[Stored data]

Content starts

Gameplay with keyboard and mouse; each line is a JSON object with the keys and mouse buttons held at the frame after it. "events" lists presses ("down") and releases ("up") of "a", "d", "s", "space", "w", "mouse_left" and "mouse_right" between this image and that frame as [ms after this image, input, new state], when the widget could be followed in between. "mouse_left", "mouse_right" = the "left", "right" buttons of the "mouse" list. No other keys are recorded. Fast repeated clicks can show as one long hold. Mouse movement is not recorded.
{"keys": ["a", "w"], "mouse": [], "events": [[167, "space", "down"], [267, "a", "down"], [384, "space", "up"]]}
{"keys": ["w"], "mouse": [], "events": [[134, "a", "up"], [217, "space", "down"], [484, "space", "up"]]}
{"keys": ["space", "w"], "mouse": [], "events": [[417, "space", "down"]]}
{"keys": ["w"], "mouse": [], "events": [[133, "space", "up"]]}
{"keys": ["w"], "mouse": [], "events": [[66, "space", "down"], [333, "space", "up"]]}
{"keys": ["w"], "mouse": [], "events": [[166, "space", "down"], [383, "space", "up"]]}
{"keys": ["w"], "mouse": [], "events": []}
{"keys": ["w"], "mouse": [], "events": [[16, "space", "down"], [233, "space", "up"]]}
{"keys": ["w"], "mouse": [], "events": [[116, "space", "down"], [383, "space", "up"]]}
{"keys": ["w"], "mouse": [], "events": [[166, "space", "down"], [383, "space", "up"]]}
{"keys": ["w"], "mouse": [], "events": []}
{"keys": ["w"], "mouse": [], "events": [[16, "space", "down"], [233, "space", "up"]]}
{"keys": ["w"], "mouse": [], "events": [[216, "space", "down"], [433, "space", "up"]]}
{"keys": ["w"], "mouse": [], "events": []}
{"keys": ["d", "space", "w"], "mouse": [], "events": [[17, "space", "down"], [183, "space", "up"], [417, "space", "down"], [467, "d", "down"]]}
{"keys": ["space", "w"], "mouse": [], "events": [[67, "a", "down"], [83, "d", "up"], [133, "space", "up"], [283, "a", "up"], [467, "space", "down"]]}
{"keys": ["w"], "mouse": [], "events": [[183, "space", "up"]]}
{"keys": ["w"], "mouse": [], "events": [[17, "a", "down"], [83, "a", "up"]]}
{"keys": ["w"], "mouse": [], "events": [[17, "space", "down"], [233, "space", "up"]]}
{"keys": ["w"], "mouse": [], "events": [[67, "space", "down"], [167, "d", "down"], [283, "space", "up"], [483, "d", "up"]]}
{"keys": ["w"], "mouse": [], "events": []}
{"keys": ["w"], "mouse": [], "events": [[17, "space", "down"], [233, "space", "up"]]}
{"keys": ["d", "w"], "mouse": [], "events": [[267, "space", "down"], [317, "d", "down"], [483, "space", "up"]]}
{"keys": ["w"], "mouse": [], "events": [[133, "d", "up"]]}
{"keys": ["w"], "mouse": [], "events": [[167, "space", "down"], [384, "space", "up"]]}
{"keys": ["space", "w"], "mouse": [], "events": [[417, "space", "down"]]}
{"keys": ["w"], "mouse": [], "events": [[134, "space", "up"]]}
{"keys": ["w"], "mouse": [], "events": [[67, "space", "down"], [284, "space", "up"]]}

Content ends

Make an exact copy of every record listed above.

Gameplay with keyboard and mouse; each line is a JSON object with the keys and mouse buttons held at the frame after it. "events" lists presses ("down") and releases ("up") of "a", "d", "s", "space", "w", "mouse_left" and "mouse_right" between this image and that frame as [ms after this image, input, new state], when the widget could be followed in between. "mouse_left", "mouse_right" = the "left", "right" buttons of the "mouse" list. No other keys are recorded. Fast repeated clicks can show as one long hold. Mouse movement is not recorded.
{"keys": ["a", "w"], "mouse": [], "events": [[167, "space", "down"], [267, "a", "down"], [384, "space", "up"]]}
{"keys": ["w"], "mouse": [], "events": [[134, "a", "up"], [217, "space", "down"], [484, "space", "up"]]}
{"keys": ["space", "w"], "mouse": [], "events": [[417, "space", "down"]]}
{"keys": ["w"], "mouse": [], "events": [[133, "space", "up"]]}
{"keys": ["w"], "mouse": [], "events": [[66, "space", "down"], [333, "space", "up"]]}
{"keys": ["w"], "mouse": [], "events": [[166, "space", "down"], [383, "space", "up"]]}
{"keys": ["w"], "mouse": [], "events": []}
{"keys": ["w"], "mouse": [], "events": [[16, "space", "down"], [233, "space", "up"]]}
{"keys": ["w"], "mouse": [], "events": [[116, "space", "down"], [383, "space", "up"]]}
{"keys": ["w"], "mouse": [], "events": [[166, "space", "down"], [383, "space", "up"]]}
{"keys": ["w"], "mouse": [], "events": []}
{"keys": ["w"], "mouse": [], "events": [[16, "space", "down"], [233, "space", "up"]]}
{"keys": ["w"], "mouse": [], "events": [[216, "space", "down"], [433, "space", "up"]]}
{"keys": ["w"], "mouse": [], "events": []}
{"keys": ["d", "space", "w"], "mouse": [], "events": [[17, "space", "down"], [183, "space", "up"], [417, "space", "down"], [467, "d", "down"]]}
{"keys": ["space", "w"], "mouse": [], "events": [[67, "a", "down"], [83, "d", "up"], [133, "space", "up"], [283, "a", "up"], [467, "space", "down"]]}
{"keys": ["w"], "mouse": [], "events": [[183, "space", "up"]]}
{"keys": ["w"], "mouse": [], "events": [[17, "a", "down"], [83, "a", "up"]]}
{"keys": ["w"], "mouse": [], "events": [[17, "space", "down"], [233, "space", "up"]]}
{"keys": ["w"], "mouse": [], "events": [[67, "space", "down"], [167, "d", "down"], [283, "space", "up"], [483, "d", "up"]]}
{"keys": ["w"], "mouse": [], "events": []}
{"keys": ["w"], "mouse": [], "events": [[17, "space", "down"], [233, "space", "up"]]}
{"keys": ["d", "w"], "mouse": [], "events": [[267, "space", "down"], [317, "d", "down"], [483, "space", "up"]]}
{"keys": ["w"], "mouse": [], "events": [[133, "d", "up"]]}
{"keys": ["w"], "mouse": [], "events": [[167, "space", "down"], [384, "space", "up"]]}
{"keys": ["space", "w"], "mouse": [], "events": [[417, "space", "down"]]}
{"keys": ["w"], "mouse": [], "events": [[134, "space", "up"]]}
{"keys": ["w"], "mouse": [], "events": [[67, "space", "down"], [284, "space", "up"]]}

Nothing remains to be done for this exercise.